*Tekstfragment:*
-*-

6.1 Afsluitmechanismen

Om de vloeistof van het ene vat naar het andere te verpompen, zijn er, naast het leidingstelsel en pompen, ook afsluitmechanismen in de leiding nodig. Deze worden met de verzamelnaam afsluiters aangeduid.

Soorten afsluiters


Kranen kunnen niet de snelheid van de vloeistofstroom regelen; ze kunnen alleen open en dicht. De stromingsrichting van vloeistofstofstromen zijn te veranderen met  driewegkranen.

Afsluiters kunnen de vloeistofstroom regelen. De kraan zoals we die thuis kennen, is dus een afsluiter.

Kleppen kunnen uitsluitend open en dicht. Een terugslagklep kan zorgen voor doorstroom in één bepaalde richting.
 


De plaats van de kleppen in een leiding is afhankelijk van de pompsoort. Ter vergelijking: Als de naald van een injectiespuit verstopt is, zal deze wellicht in zijn geheel de arm inschieten, wanneer de arts een flinke kracht op de zuiger uitoefent. In  de  persleiding  van  een  verdringerpomp  mag  dus  nooit  een  afsluiter  geplaatst worden.  De  leidingen zouden los kunnen schieten of open kunnen scheuren. Lang niet bij alle verdringerpompen zijn kleppen nodig, omdat ze nauwelijks lekken. Maar als ze noodzakelijk zijn, moeten ze in de zuigleiding worden aangebracht.

-*-

*Instructies:*
#1 Geef voor elke bewering aan of die klopt met het tekstfragment over afsluitmechanismen. Antwoord met ja of nee en citeer de woorden uit de tekst die de doorslag geven.
(a) Kleppen kunnen de snelheid van de vloeistofstroom regelen.
(b) Als bij een verdringerpomp kleppen nodig zijn, horen die in de zuigleiding.
(c) Afsluiters kunnen de vloeistofstroom regelen.
#2 Neem uit het tekstfragment over afsluitmechanismen woord voor woord over. Begin bij "Kranen kunnen niet" en stop bij "veranderen met  driewegkranen.".

*Aangeleverde gegevens:*
-*-

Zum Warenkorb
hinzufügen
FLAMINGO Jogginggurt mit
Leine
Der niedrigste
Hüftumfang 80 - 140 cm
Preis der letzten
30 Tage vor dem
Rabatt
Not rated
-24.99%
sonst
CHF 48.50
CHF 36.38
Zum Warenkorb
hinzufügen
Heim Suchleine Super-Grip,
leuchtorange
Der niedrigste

-*-

*Antwoorden per opdracht:*
#1
(a) Nee: "Kleppen kunnen uitsluitend open en dicht."
(b) Ja: "Maar als ze noodzakelijk zijn, moeten ze in de zuigleiding worden aangebracht."
(c) Ja: "Afsluiters kunnen de vloeistofstroom regelen."

#2
Kranen kunnen niet de snelheid van de vloeistofstroom regelen; ze kunnen alleen open en dicht. De stromingsrichting van vloeistofstofstromen zijn te veranderen met  driewegkranen.